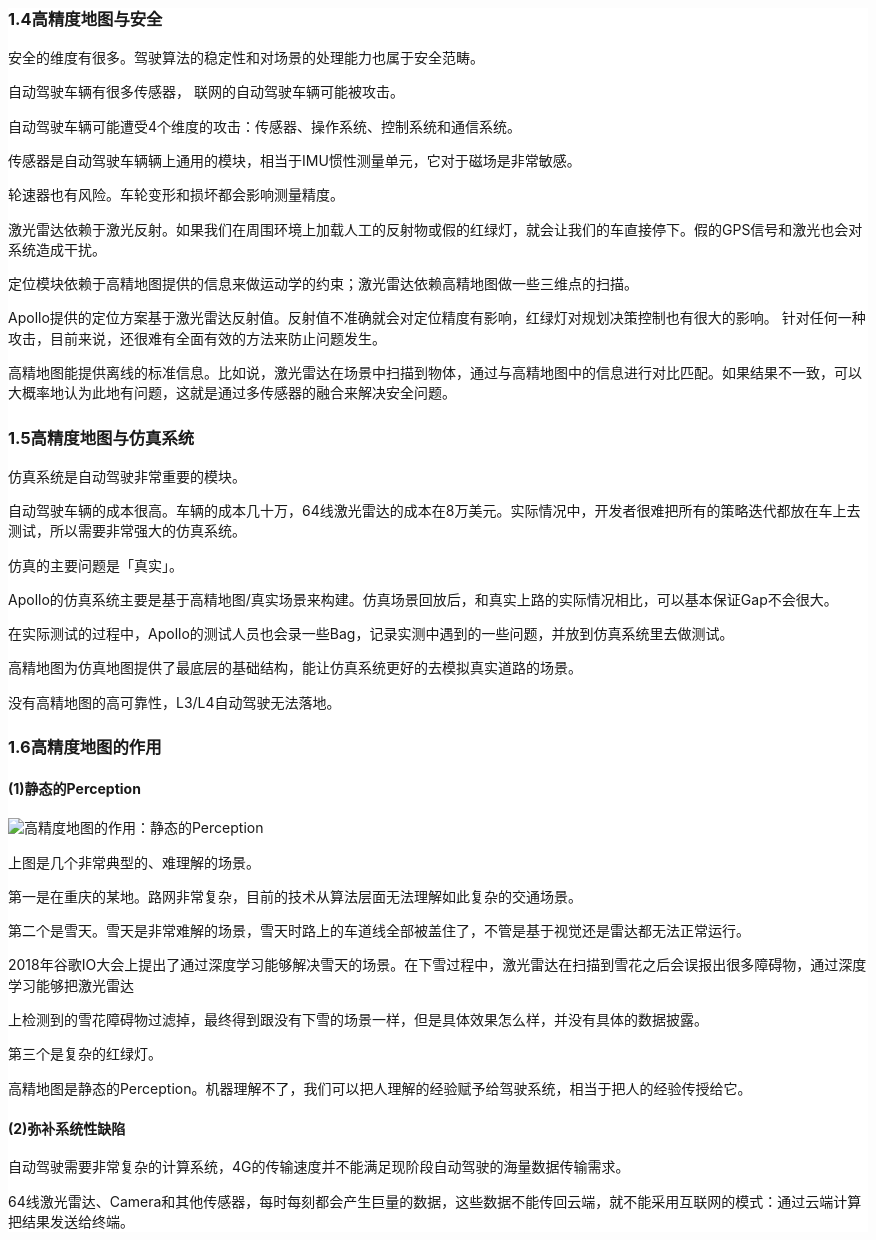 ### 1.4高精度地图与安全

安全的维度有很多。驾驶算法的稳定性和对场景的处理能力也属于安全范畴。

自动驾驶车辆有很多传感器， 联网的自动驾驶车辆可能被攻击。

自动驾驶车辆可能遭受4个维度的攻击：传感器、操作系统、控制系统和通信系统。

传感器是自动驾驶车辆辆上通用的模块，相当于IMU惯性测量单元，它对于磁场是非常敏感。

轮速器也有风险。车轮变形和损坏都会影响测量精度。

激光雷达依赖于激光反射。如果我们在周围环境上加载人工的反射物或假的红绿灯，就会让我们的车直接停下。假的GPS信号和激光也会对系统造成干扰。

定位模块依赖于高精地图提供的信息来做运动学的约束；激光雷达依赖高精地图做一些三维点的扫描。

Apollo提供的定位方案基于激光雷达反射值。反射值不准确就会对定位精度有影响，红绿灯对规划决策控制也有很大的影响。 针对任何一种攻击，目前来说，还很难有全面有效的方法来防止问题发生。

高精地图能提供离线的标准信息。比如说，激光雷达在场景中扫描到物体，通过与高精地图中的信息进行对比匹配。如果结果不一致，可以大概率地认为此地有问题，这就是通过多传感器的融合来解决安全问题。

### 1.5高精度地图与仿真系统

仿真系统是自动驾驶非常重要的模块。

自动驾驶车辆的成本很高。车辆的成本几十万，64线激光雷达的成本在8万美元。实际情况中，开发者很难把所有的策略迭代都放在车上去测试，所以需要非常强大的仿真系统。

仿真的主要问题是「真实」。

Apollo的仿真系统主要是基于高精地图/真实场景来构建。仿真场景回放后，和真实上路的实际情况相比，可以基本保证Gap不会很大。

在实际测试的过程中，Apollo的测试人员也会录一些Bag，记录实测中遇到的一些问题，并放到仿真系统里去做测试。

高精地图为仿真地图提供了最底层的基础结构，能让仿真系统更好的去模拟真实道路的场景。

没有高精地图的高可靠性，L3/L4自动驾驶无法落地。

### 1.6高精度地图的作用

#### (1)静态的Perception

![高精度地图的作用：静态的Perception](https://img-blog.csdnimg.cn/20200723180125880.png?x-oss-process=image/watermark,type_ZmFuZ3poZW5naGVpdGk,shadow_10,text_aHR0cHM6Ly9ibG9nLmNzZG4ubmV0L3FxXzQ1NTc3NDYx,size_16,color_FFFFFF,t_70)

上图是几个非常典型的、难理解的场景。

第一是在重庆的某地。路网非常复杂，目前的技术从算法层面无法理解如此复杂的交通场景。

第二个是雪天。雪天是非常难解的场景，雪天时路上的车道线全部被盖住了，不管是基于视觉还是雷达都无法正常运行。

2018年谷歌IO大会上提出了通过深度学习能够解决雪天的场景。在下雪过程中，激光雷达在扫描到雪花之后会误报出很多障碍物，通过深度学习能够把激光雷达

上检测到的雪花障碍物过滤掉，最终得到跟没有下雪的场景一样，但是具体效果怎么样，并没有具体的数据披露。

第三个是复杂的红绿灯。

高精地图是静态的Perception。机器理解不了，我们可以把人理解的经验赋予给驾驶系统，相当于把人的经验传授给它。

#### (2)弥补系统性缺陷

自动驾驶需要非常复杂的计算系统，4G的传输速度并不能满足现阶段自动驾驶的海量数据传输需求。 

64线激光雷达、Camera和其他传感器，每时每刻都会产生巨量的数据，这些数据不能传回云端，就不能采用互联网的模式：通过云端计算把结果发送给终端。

* WHAT IS EXPECTED
Nothing but the lines from the one containing "自动驾驶需要非常复杂的计算系" to the end of the material should be printed, each exactly as written.

* RESPONSE TO THIS TASK
自动驾驶需要非常复杂的计算系统，4G的传输速度并不能满足现阶段自动驾驶的海量数据传输需求。 

64线激光雷达、Camera和其他传感器，每时每刻都会产生巨量的数据，这些数据不能传回云端，就不能采用互联网的模式：通过云端计算把结果发送给终端。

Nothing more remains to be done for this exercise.